Urban areas are complex systems characterized by heterogeneity and nonlinear relationships between structure and function across both spatial and temporal scales, increasing the difficulty of modeling urban environments [
4,
6,
10,
31,
32,
33]. The characteristic scale of a phenomenon is the spatial and temporal scale at which it predominantly operates, and if it is not matched by the scale of observation, the phenomenon may not be properly observed [
33]. The relationships between pattern and process are often scale-dependent, and as the scale of observation changes, a phenomenon may manifest in different ways [
33,
34]. Additionally, the quantification of the pattern is scale-dependent; what is dispersed in a small area may be clustered when considered within a larger extent [
33]. Thus, when using landscape metrics the scale at which they are calculated must represent the scale of the biophysical phenomenon under consideration or the results of modeling the relationship between pattern and process have little meaning [
19].
Understanding how the pattern of urban green space affects the surface-energy balance and the variability of LST requires that the analytical extent represent the characteristic spatial scale of LST-green space interaction. However, in several studies the spatial scale at which landscape metrics were calculated were census tracts [
27,
28] whose borders have little to do with microclimatic interactions and are variable from tract to tract, with Li et al. [
28] using only a sample of census tracts that were primarily single-family residential. Zhou et al. [
16], Chen and Yu [
24], and Grafius et al. [
31] calculated metrics for variably-sized patches based on urban land heterogeneity, the standard deviation of LST, and urban land-cover classes respectively. However, because changing the spatial scale of landscape pattern analysis can have strong effects on landscape metric values, comparison of landscape pattern should either be based on the same extent or explicitly deal with the scale dependence of pattern to be meaningful [
35]. While Li et al. [
22] calculated metrics within 2 km extents, Maimaitiyiming et al. [
17] within a 500 m moving extent, and Estoque et al. [
29] within 3 km extents, none of these studies give biophysical justification for their choice of extent. Although Zhou et al. [
36] and Guo et al. [
37] quantified landscape pattern at a variety of scales, there is no indication that the calculation extents reflect the characteristic scales of LST-green space interaction. While all of these studies investigate the relationship between green space pattern and LST, none do so for biophysically-derived extents.
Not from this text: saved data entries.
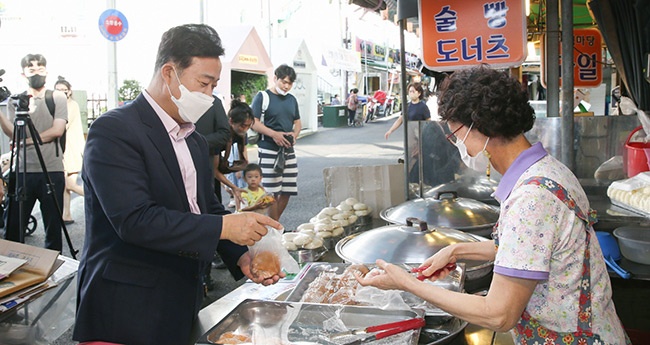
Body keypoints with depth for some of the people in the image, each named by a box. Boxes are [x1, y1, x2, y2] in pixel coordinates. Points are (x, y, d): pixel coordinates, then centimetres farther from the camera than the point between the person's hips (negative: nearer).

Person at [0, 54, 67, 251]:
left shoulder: (57, 98, 6)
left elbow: (57, 131, -5)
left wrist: (27, 140, -5)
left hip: (52, 171, -2)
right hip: (22, 171, 2)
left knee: (53, 225, 5)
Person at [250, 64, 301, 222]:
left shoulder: (292, 99, 17)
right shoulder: (263, 96, -3)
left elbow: (297, 122, 23)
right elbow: (253, 122, -10)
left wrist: (294, 134, 0)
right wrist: (274, 134, -20)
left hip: (288, 150, 7)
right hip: (269, 150, -6)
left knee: (287, 191, 7)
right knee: (272, 193, -5)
Urbanization is a multi-scale process and therefore requires multi-scale information to observe relevant patterns [
33,
35,
38]. Wavelet analysis is an inherently multi-scale method for identifying the characteristic scales of landscape structure [
35]. Wavelet transforms provide the ability to examine the spatial pattern of LST across scales and to determine the scale at which features make the greatest contributions to the overall LST signal, known as the dominant length scale [
39,
40]. The dominant length scale for LST represents the spatial scale that contributes the most variance to the total LST signal at a given location and is, therefore, the scale at which pattern should be quantified in order to examine the impacts of green space pattern on LST production.
The purpose of this study is to provide a robust methodology for analyzing urban landscape patterns at biophysically-relevant extents and to investigate the relationship between green space configuration and LST. We quantified landscape patterns using high-resolution land cover data at the dominant length scales of LST production. The ultimate goal of this analysis is to provide parsimonious statistical results that can help to guide urban land-use decisions to ensure heat resilience in the context of climate change.